Excerpted records
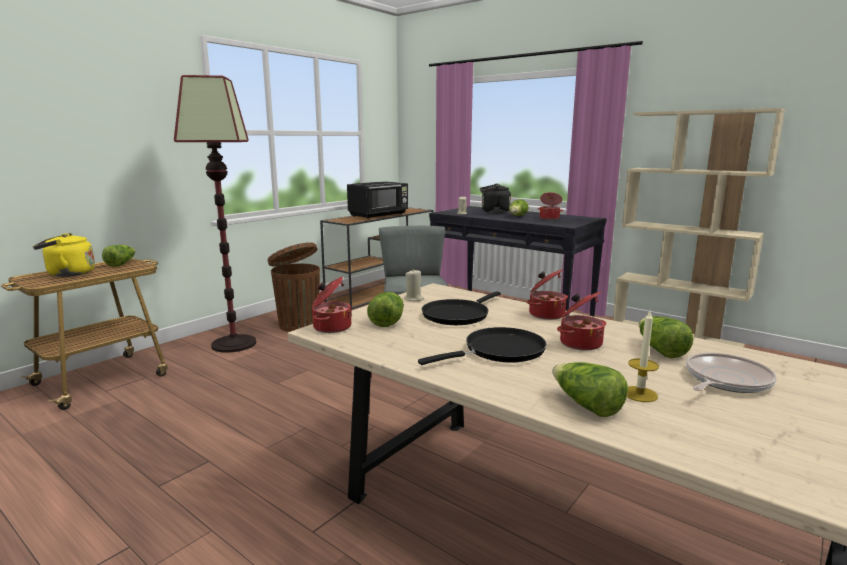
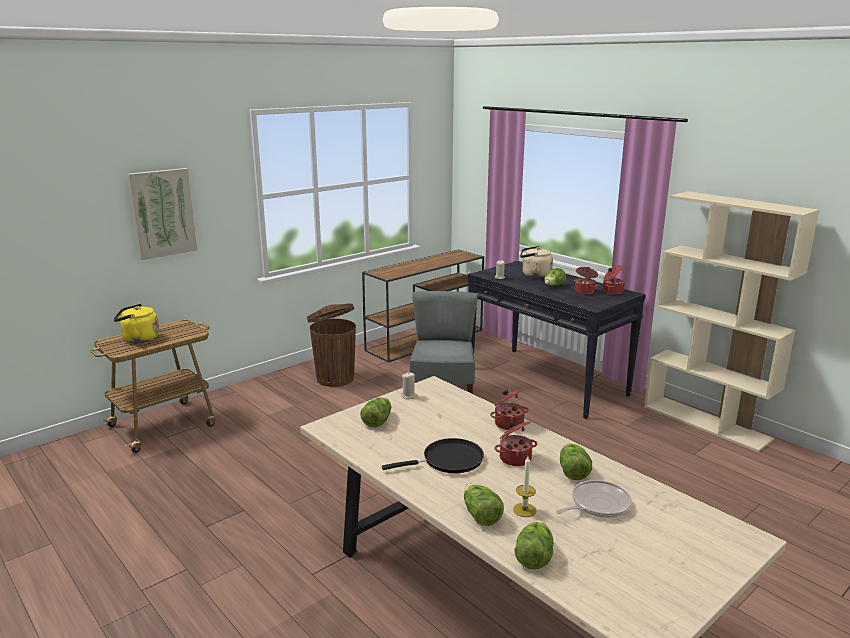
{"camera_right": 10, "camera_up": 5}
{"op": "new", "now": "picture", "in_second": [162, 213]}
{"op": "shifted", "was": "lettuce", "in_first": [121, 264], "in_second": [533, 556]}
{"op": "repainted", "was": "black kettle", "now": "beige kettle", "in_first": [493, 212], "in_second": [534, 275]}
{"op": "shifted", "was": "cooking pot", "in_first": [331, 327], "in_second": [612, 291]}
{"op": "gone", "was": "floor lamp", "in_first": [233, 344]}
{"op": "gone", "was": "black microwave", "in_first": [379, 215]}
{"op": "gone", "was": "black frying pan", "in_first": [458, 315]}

Description of the task
With the images omitted, repeat all the data word for word.

Response for this exercise
{"camera_right": 10, "camera_up": 5}
{"op": "new", "now": "picture", "in_second": [162, 213]}
{"op": "shifted", "was": "lettuce", "in_first": [121, 264], "in_second": [533, 556]}
{"op": "repainted", "was": "black kettle", "now": "beige kettle", "in_first": [493, 212], "in_second": [534, 275]}
{"op": "shifted", "was": "cooking pot", "in_first": [331, 327], "in_second": [612, 291]}
{"op": "gone", "was": "floor lamp", "in_first": [233, 344]}
{"op": "gone", "was": "black microwave", "in_first": [379, 215]}
{"op": "gone", "was": "black frying pan", "in_first": [458, 315]}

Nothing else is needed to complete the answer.